Alecia R. Watson, executive director of the Ocean City Housing Authority, said the authority has received between $1.3 million and $1.5 million in reimbursements from insurance and the Federal Emergency Management Authority for the repairs resulting from Hurricane Sandy.

Lalli said the responsibility of the housing authority board of commissioners is policy, oversight and advocacy for the housing authority.

The Ocean City Housing Authority is in charge of the public housing in Ocean City and receives its funds from HUD, Lalli said.

“Because we have low income residents, we don’t charge fair market rents,” he said.

The rents are subsidized by HUD, which also gives the authority money to make capital improvements.

“They don’t give it to us willy-nilly,” Lalli said. “We have to enter into a contract with them.”

That contract binds the authority to certain terms and conditions that, if not met, subject it to sanctions, he said.
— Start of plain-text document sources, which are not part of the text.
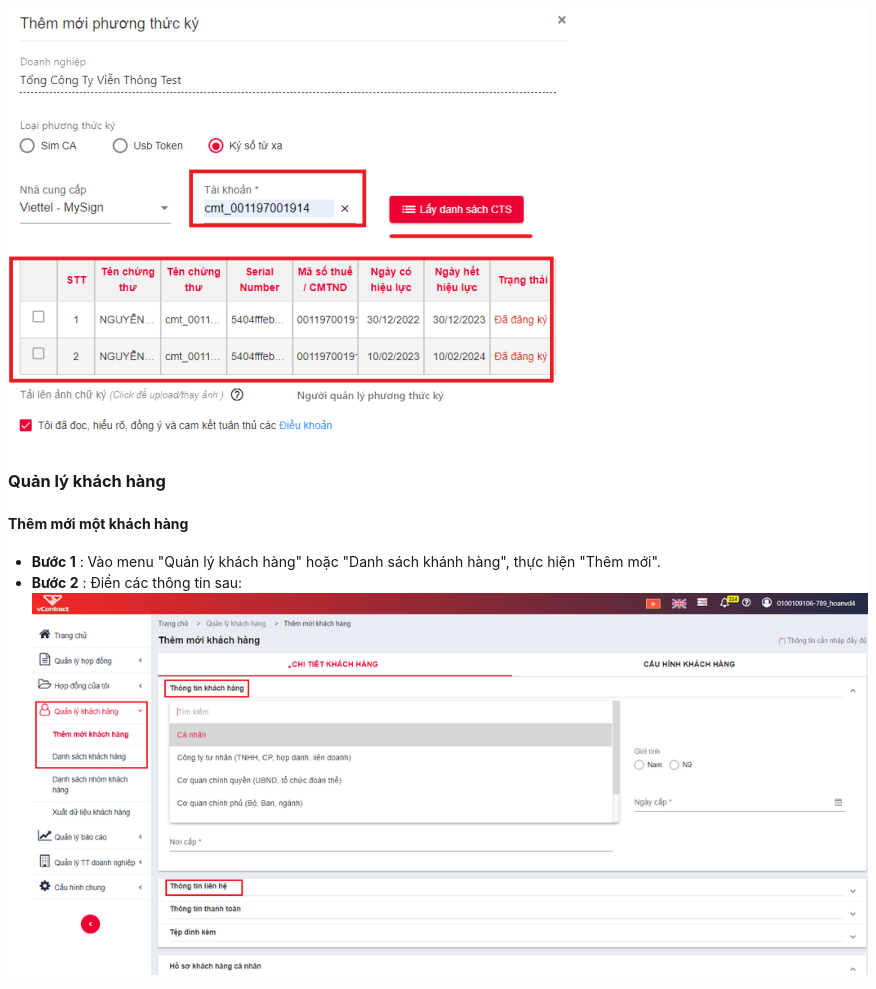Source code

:   ![](./picture/dang-ky-phuong-thuc-cloud-ca-b3.png)

### **Quản lý khách hàng**

#### **Thêm mới một khách hàng**

- **Bước 1** : Vào menu "Quản lý khách hàng" hoặc "Danh sách khánh hàng", thực hiện "Thêm mới".
- **Bước 2** : Điền các thông tin sau:
  ![](./picture/them-mot-khach-hang-b2.png)

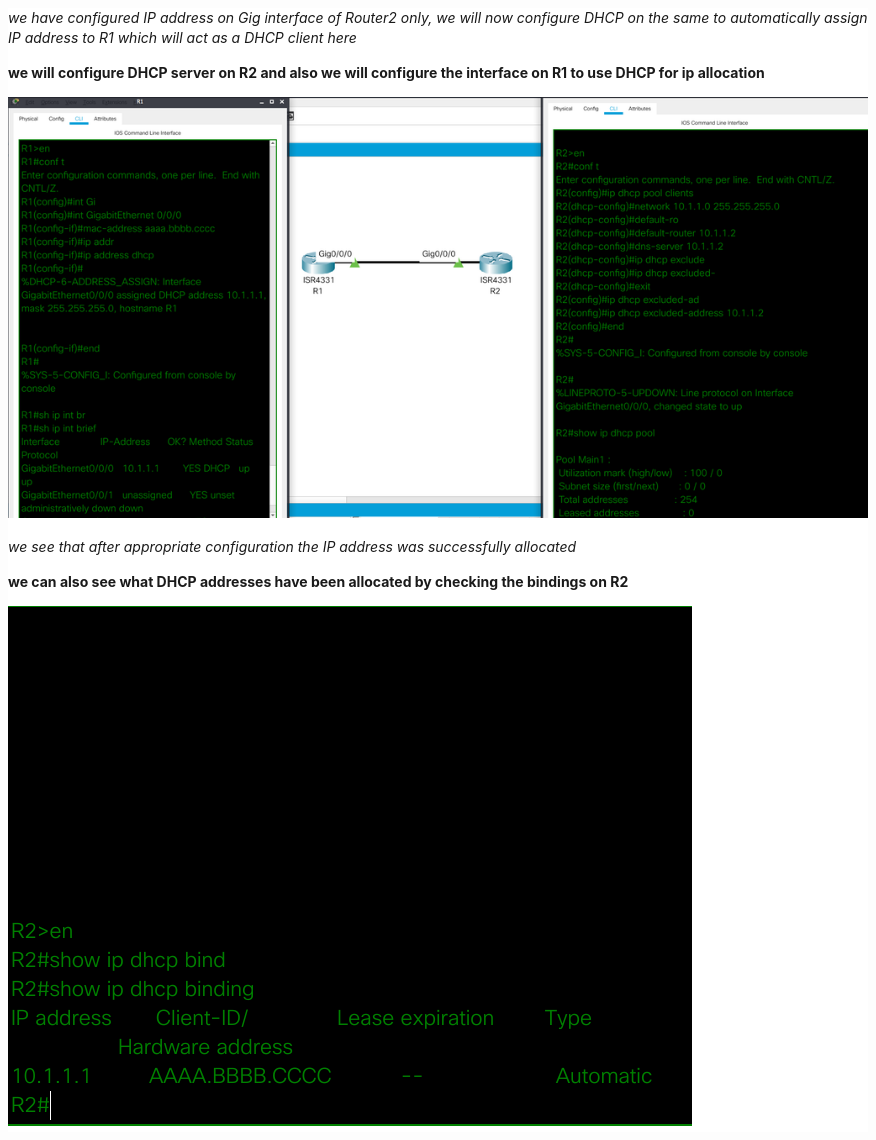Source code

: *we have configured IP address on Gig interface of Router2 only, we will now configure DHCP on the same to automatically assign IP address to R1 which will act as a DHCP client here*

**we will configure DHCP server on R2 and also we will configure the interface on R1 to use DHCP for ip allocation** 

![](https://github.com/SxNade/P4ck3t/blob/main/pimages/dhcp-nwrk.png)

*we see that after appropriate configuration the IP address was successfully allocated*

**we can also see what DHCP addresses have been allocated by checking the bindings on R2**

![](https://github.com/SxNade/P4ck3t/blob/main/pimages/2021-09-05_05-42.png)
“One of our concerns was that, when we did the review and we found that some of the things that were done raised some concerns, we wanted to make sure we got the blessing of HUD to pay the city back,” Lalli said. “If you spend money that you’re not supposed to spend, they can say to you, ‘Give us that money back.’

“Ultimately, it’s the residents that that could impact negatively,” he said. “We can’t worry about residents only when it’s an emergency.”

Lalli said he has been working with Dattilo for the last few weeks to come to a resolution.

Gillian wrote in his letter that at next week’s City Council meeting, the city administration will recommend the award of a $517,000 contract for the replacement of the roofs on the senior housing portion of Peck’s Beach Village, using funds from a community development block grant.

“We were in the process of replacing the roofs on the family units using grant funds when Sandy struck. That work has since been completed,” he wrote.